=== PROBLEM STATEMENT ===
Repeat every line of the listing below exactly, minus the pictures.

── COLLECTED MATERIAL

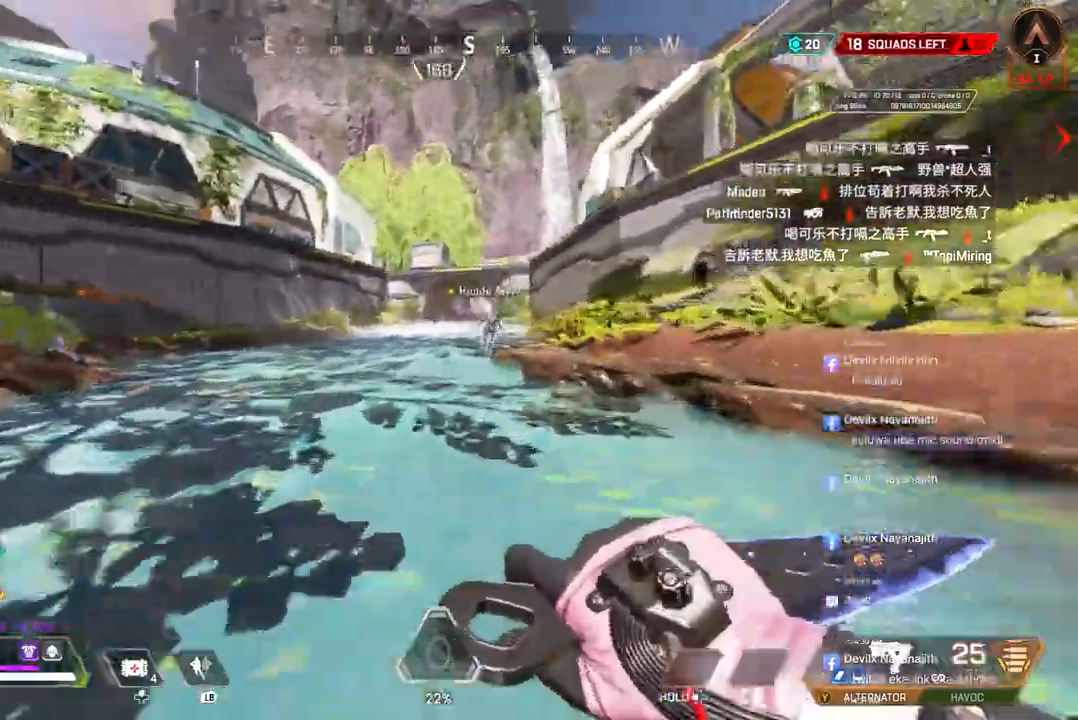
{"buttons": ["B"], "left_stick": "up", "events": [[200, "B", "down"]]}
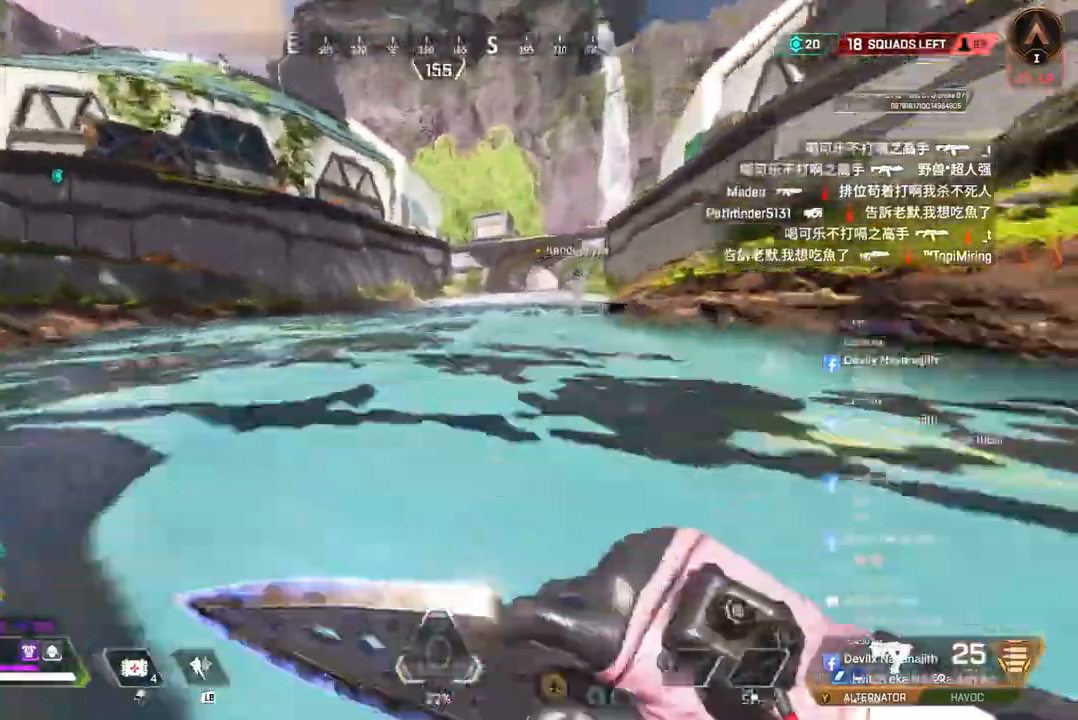
{"buttons": [], "left_stick": "up", "events": [[33, "A", "down"], [167, "B", "up"], [200, "A", "up"]]}
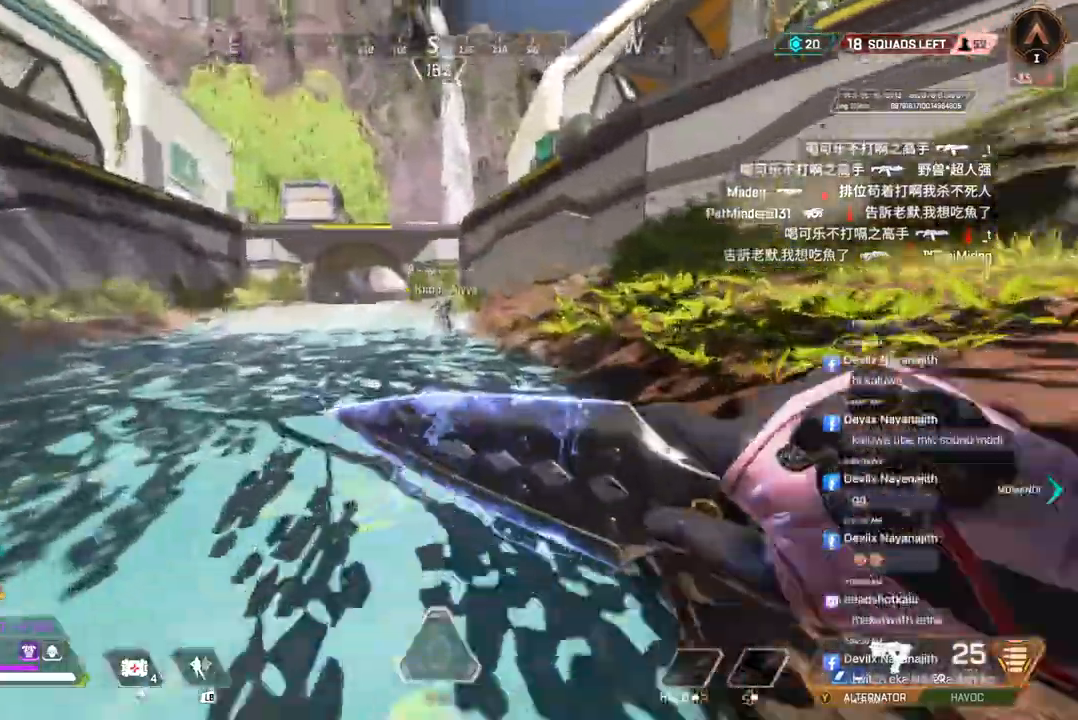
{"buttons": [], "left_stick": "up", "events": []}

────

=== EXERCISE RESULT ===
{"buttons": ["B"], "left_stick": "up", "events": [[200, "B", "down"]]}
{"buttons": [], "left_stick": "up", "events": [[33, "A", "down"], [167, "B", "up"], [200, "A", "up"]]}
{"buttons": [], "left_stick": "up", "events": []}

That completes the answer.